The initial types of "psychedelic art" are literary instead of visual, even though you can find a few examples in the Surrealist art movement, which includes - André Masson and Remedios Varo. It would equally be pointed out that majority of these originated from writers associated in the Surrealist movement. Antonin Artaud wrote of his peyote encounter in “The Voyage to the Land of the Tarahumara” 1937.

Henri Michaux also wrote “Misérable Miracle” 1956, to express his investigations with mescaline along with hashish.Aldous Huxley's “The Doors of Perception” (1954) and also “Heaven and Hell” (1956) continue to be valid reports on the psychedelic experience.

 Albert Hofmann together with his friends at Sandoz Laboratories wers very much convinced upon the discovery of the power and promises of LSD in 1943. For twenty years following the breakthrough discovery of LSD which was marketed by Sandoz being an essential drug for neurological and psychological research. Hofmann realized the drug's potential for poets as well as for artists; he then began to take great interest in the German writer Ernst Jünger's psychedelic encounters.

Early artistic trial with LSD was carried out in a clinical context by a Los Angeles based mental health expert by name Oscar Janiger. Oscar Janiger invited a group of different fifty (50) artists for each one to do a painting from life experience on subject of the artist's selection. These were eventually told to do the same painting whilst under the control of LSD. The two art paintings were compared by Janiger along with the artists. The artists virtually unanimously revealed LSD to be an improvement to their creative imagination.

Consequently, it appears that psychedelics would definitely be very warmly accepted by the American counterculture. Beatnik poets Allen Ginsberg and also William S. Burroughs became captivated by psychedelic drugs in early 1950s as shown by The Yage Correspondences of 1963.

Moreover, the Beatniks acknowledged the factors of psychedelics just as valuable inebriants in indigenous American religious practices, and they also had an awareness of the perception and belief of the surrealist. So, they understood that altered states of consciousness played a major part in Eastern Mysticism.

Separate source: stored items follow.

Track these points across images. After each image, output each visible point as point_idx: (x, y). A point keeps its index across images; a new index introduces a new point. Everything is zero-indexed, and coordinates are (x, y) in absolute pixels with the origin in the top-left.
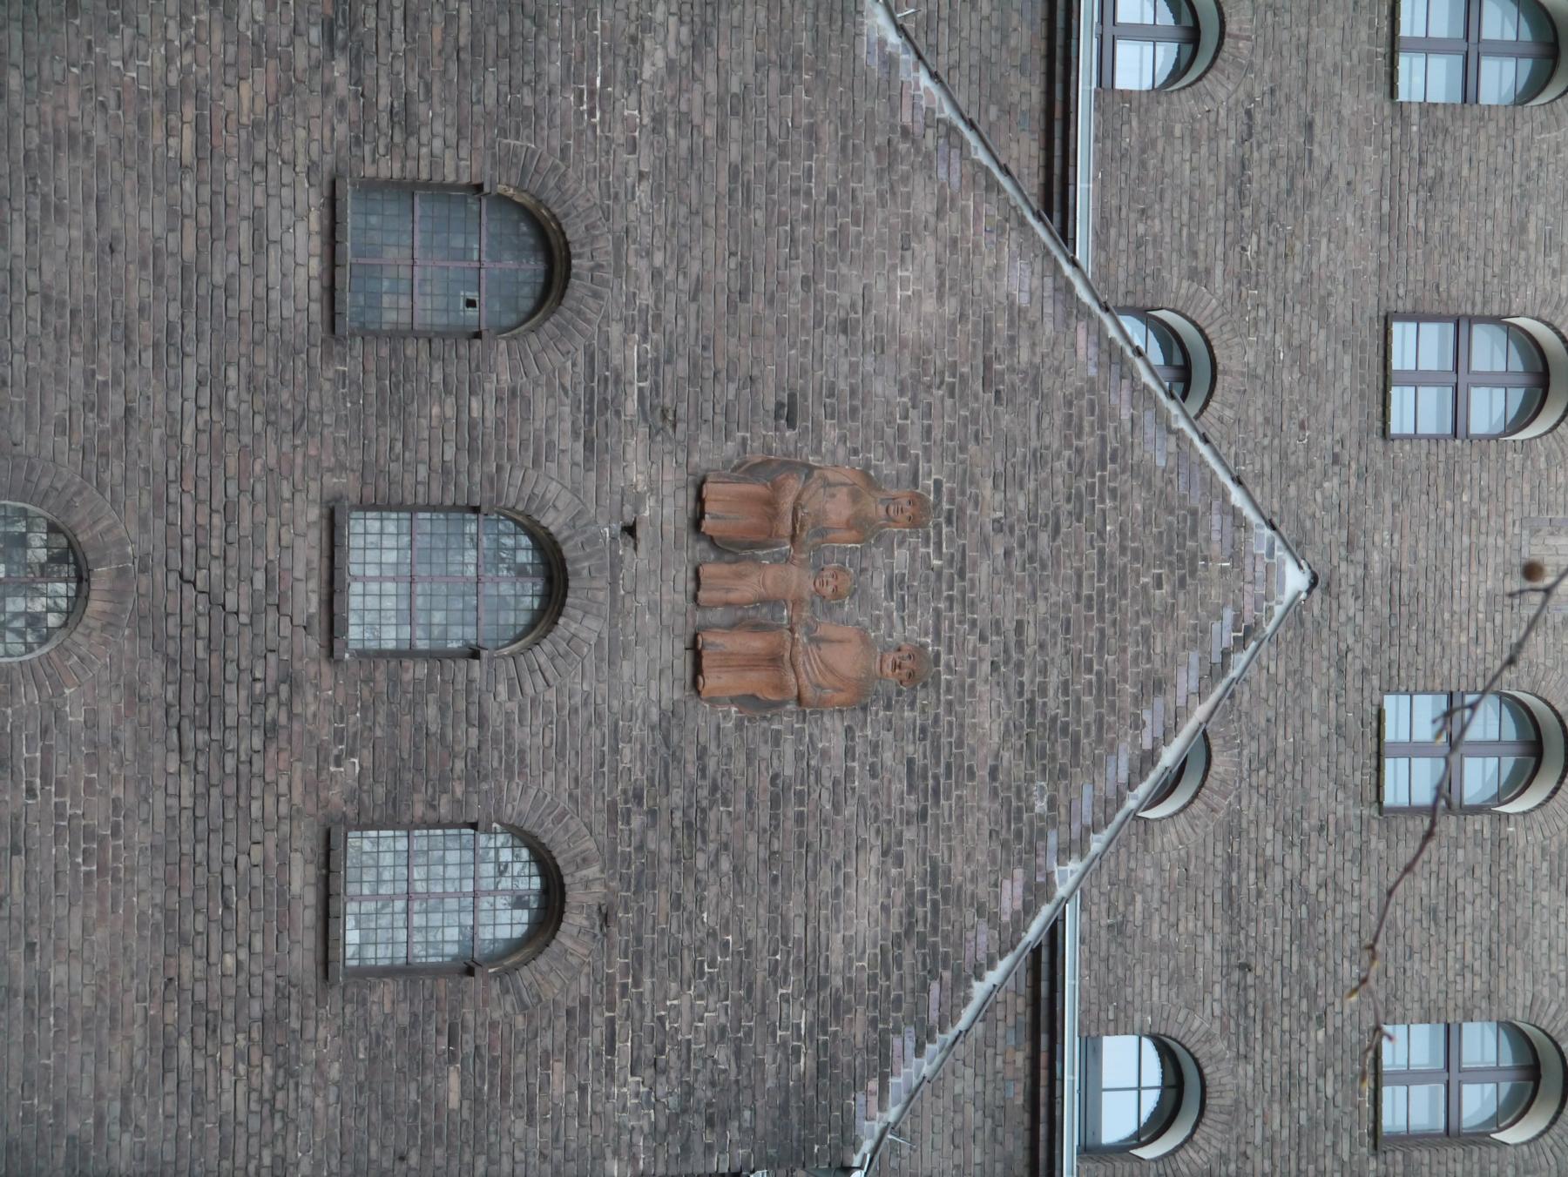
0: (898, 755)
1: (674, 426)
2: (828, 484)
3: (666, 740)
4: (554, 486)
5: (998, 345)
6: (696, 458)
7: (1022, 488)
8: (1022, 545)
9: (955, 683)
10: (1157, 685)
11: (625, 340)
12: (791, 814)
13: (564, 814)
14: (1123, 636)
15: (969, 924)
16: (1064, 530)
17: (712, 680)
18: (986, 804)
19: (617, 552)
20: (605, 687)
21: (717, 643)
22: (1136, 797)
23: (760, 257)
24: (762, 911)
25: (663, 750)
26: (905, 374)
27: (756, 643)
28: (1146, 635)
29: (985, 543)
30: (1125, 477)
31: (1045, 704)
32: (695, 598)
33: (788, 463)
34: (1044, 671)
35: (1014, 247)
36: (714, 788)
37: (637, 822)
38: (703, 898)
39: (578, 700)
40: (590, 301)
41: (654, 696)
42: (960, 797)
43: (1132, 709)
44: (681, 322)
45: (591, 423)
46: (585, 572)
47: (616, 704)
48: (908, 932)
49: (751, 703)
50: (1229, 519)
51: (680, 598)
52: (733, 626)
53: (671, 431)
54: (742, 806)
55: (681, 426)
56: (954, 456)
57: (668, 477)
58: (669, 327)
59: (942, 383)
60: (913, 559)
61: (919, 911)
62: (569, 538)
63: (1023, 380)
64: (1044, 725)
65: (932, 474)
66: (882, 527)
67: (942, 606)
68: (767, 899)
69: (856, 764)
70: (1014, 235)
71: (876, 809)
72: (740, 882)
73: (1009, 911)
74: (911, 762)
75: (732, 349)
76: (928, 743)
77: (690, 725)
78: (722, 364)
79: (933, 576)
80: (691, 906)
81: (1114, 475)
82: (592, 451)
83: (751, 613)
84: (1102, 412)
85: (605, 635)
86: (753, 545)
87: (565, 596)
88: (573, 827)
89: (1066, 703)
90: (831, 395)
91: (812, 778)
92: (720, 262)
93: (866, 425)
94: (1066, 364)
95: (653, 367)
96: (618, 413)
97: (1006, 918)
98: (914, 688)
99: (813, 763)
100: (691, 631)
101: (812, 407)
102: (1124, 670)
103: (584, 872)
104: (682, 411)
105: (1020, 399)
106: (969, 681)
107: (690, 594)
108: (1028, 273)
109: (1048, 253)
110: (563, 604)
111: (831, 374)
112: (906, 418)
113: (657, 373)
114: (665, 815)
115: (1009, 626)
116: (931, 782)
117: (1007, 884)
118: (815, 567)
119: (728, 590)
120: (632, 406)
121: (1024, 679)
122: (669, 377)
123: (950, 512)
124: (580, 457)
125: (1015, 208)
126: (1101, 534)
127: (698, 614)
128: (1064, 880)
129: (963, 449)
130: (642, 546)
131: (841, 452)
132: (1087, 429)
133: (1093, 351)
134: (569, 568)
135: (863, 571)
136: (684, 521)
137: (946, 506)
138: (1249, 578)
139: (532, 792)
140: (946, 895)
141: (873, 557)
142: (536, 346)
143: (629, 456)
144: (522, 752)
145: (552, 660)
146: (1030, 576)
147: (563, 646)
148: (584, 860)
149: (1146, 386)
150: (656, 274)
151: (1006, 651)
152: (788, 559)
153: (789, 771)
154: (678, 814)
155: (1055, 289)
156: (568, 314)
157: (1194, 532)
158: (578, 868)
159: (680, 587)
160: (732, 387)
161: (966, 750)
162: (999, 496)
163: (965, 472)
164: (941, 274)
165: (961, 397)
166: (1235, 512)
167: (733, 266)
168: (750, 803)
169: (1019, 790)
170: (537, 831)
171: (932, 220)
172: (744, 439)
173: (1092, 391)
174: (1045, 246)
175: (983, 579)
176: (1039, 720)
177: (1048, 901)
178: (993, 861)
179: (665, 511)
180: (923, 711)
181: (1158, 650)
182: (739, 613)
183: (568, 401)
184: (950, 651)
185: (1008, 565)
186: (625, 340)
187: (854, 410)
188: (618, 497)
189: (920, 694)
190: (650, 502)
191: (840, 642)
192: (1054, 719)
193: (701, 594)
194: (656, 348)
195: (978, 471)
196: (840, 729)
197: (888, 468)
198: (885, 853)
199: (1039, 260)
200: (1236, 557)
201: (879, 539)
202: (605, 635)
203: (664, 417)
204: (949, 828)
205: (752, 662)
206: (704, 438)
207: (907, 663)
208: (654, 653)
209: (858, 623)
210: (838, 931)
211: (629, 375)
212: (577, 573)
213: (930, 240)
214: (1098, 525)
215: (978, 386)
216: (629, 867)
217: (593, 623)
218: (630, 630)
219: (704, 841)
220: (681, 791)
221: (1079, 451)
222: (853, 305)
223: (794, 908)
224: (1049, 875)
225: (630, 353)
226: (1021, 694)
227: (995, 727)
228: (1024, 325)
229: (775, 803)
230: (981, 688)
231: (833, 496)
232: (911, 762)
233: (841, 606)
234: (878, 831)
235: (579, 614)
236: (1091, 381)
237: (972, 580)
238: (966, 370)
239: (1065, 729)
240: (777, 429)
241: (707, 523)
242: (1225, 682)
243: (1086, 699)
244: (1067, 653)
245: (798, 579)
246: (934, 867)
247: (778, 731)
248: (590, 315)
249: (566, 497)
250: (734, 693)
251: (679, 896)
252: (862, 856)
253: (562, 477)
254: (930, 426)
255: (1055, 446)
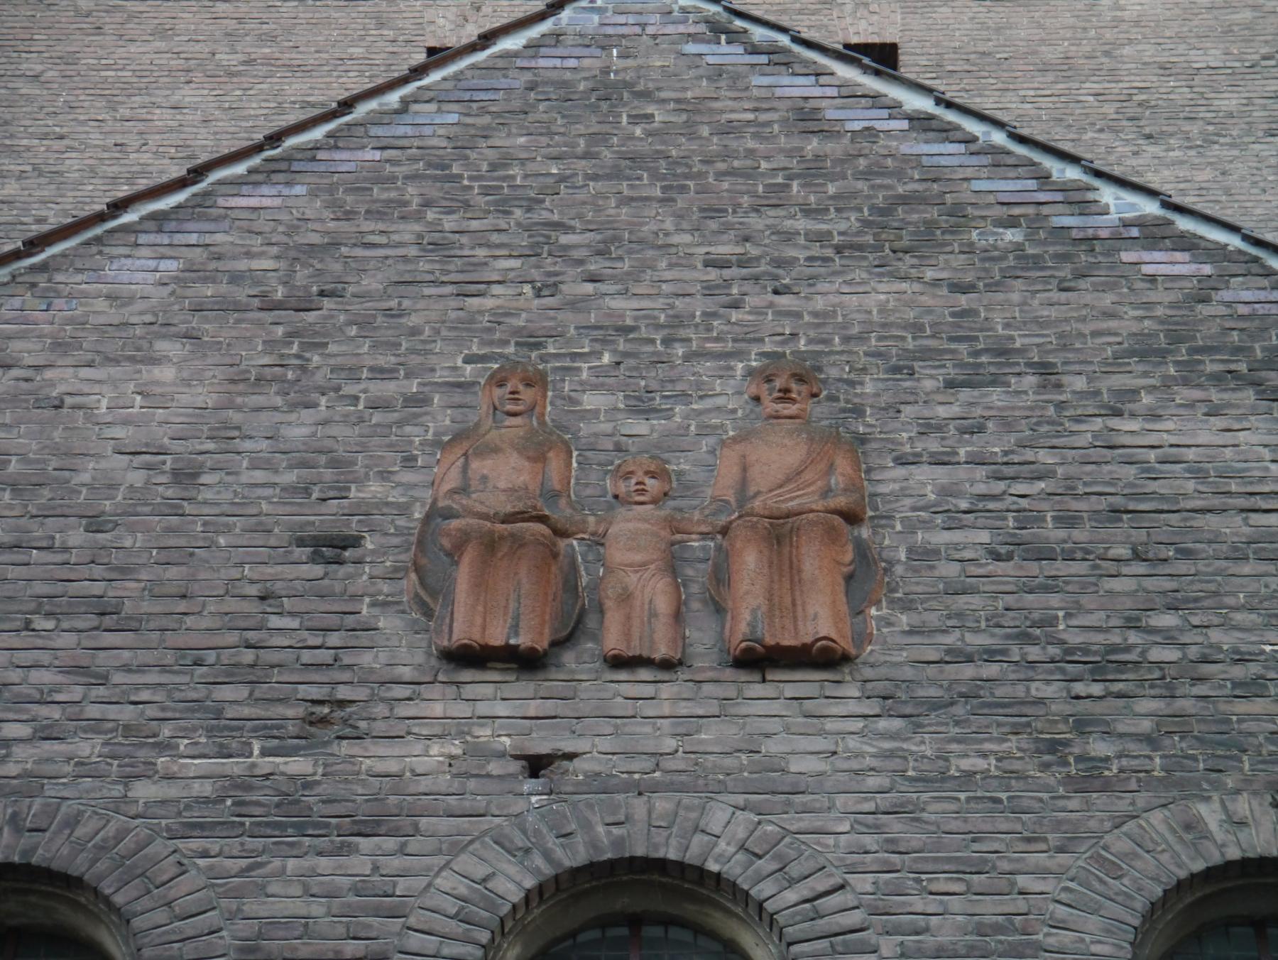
0: (940, 398)
1: (342, 704)
2: (463, 490)
3: (935, 705)
4: (446, 881)
5: (241, 293)
6: (406, 673)
7: (486, 264)
8: (580, 262)
9: (812, 334)
10: (806, 118)
11: (169, 777)
12: (1062, 534)
13: (1098, 859)
14: (726, 155)
15: (1223, 310)
16: (556, 217)
17: (819, 620)
18: (1016, 297)
19: (578, 783)
20: (840, 800)
21: (750, 616)
22: (988, 133)
23: (40, 588)
24: (1247, 569)
25: (959, 710)
26: (279, 401)
27: (750, 561)
28: (729, 129)
29: (575, 304)
30: (473, 155)
31: (840, 234)
32: (667, 665)
33: (421, 543)
34: (789, 237)
35: (79, 278)
36: (1025, 638)
37: (1100, 747)
38: (1236, 651)
39: (869, 841)
40: (80, 832)
41: (859, 724)
42: (1007, 326)
43: (846, 140)
44: (145, 695)
45: (327, 825)
46: (616, 831)
47: (873, 782)
48: (1256, 384)
49: (862, 578)
50: (543, 51)
51: (666, 691)
52: (719, 609)
53: (353, 709)
54: (1055, 600)
55: (343, 693)
56: (424, 342)
57: (438, 709)
58: (151, 711)
59: (298, 356)
60: (595, 387)
61: (1210, 368)
62: (547, 855)
63: (305, 265)
64: (874, 235)
65: (451, 363)
66: (542, 423)
67: (680, 352)
68: (1224, 563)
69: (962, 452)
70: (59, 277)
71: (1038, 424)
72: (1196, 600)
73: (1194, 267)
74: (951, 384)
75: (205, 623)
76: (916, 365)
77: (908, 673)
78: (233, 638)
79: (632, 362)
80: (1254, 669)
81: (467, 166)
82: (378, 823)
83: (695, 588)
84: (365, 180)
85: (740, 799)
86: (570, 584)
87: (662, 865)
88: (1124, 845)
89: (838, 210)
90: (307, 492)
91: (991, 506)
92: (39, 642)
93: (363, 449)
94: (284, 217)
95: (224, 733)
96: (307, 786)
97: (1207, 269)
98: (824, 382)
99: (964, 505)
100: (729, 673)
101: (325, 518)
102: (781, 150)
103: (1213, 826)
104: (315, 692)
105: (337, 267)
106: (807, 318)
107: (661, 676)
108: (129, 262)
109: (98, 240)
110: (681, 867)
111: (268, 492)
112: (357, 398)
113: (240, 728)
114: (1082, 706)
115: (713, 274)
116: (984, 359)
117: (1148, 269)
118: (611, 508)
119: (653, 614)
120: (298, 765)
121: (802, 255)
122: (246, 711)
123: (517, 344)
124: (390, 843)
125: (14, 277)
126: (562, 179)
127: (698, 664)
128: (1133, 206)
129: (414, 332)
130: (568, 746)
131: (408, 477)
132: (393, 194)
133: (265, 190)
134: (609, 855)
135: (619, 448)
136: (525, 687)
137: (511, 349)
138: (638, 30)
139: (1061, 911)
140: (1176, 338)
141: (596, 435)
142: (160, 916)
143: (393, 767)
144: (980, 931)
145: (792, 882)
146: (630, 252)
147: (766, 865)
148: (1188, 827)
149: (329, 135)
150: (46, 734)
151: (756, 278)
152: (598, 541)
153: (984, 536)
154: (1079, 688)
155: (160, 231)
156: (101, 866)
157: (564, 84)
158: (1207, 836)
159: (648, 690)
160: (275, 622)
161: (926, 320)
162: (497, 289)
163: (451, 329)
164: (116, 361)
165: (324, 336)
166: (532, 46)
167: (50, 624)
168: (1046, 589)
169: (983, 260)
170: (1140, 904)
171: (15, 372)
172: (373, 605)
173: (332, 189)
174: (87, 243)
175: (635, 304)
176: (869, 239)
177: (1170, 223)
178: (1112, 287)
179: (502, 711)
180: (864, 370)
181: (750, 116)
182: (695, 605)
183: (277, 863)
184: (761, 340)
185: (615, 279)
186: (169, 777)
187: (335, 463)
188: (472, 784)
189: (834, 373)
190: (484, 733)
191: (744, 469)
192: (866, 223)
193: (657, 656)
194: (187, 733)
195: (453, 315)
196: (901, 472)
197: (441, 419)
198: (1118, 413)
199: (106, 250)
200: (603, 43)
201: (565, 429)
202: (740, 799)
203: (324, 721)
204: (1061, 336)
205: (784, 568)
206: (366, 659)
207: (778, 383)
208: (773, 725)
209: (712, 452)
210: (1267, 469)
211: (237, 771)
212: (618, 843)
213: (49, 374)
214: (551, 180)
215: (311, 317)
216: (1194, 758)
217: (717, 817)
218: (729, 762)
219: (1128, 649)
220: (1034, 685)
221: (427, 204)
222: (149, 467)
223: (1232, 527)
224: (1126, 224)
225: (195, 770)
226: (826, 259)
227: (883, 287)
228: (213, 265)
229: (1043, 555)
230: (819, 303)
231: (484, 479)
232: (951, 384)
233: (680, 474)
234: (1077, 419)
235: (698, 840)
236: (313, 194)
237: (636, 319)
238: (280, 331)
239: (883, 212)
240: (359, 562)
241: (523, 640)
242: (797, 49)
243: (831, 189)
244: (757, 211)
245: (631, 537)
246: (1132, 353)
247: (910, 550)
248: (111, 829)
249: (465, 862)
250: (844, 608)
251: (1236, 685)
252: (1127, 440)
253: (429, 869)
254: (372, 369)
255: (417, 228)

They were very fashionable to psychedelics just as psychiatric medicinal drug.

LSD was effective trigger to electrify the eclectic blend of concepts put together by the Beats into a cathartic, mass-distributed panacea for the heart and soul of the succeeding age.

 

In conclusion, there is certainly almost unanimous agreement among historians that the 1960’s undergone the most critical social movements of the 20th century.

 By mid 1970s, the psychedelic movement is already generally being co-opted by conventional industrial and commercial forces, integrating the psychedelic into the system of capitalism that the hippies had a hard time to change.

Finally, The early years of the 1970's observed advertisers employing psychedelic art to promote a countless variety of consumer products that actually made the word "psychedelic" on its own underwent a transition which shortly implies "anything in youth culture that may be unusual, fashionable or colorful”.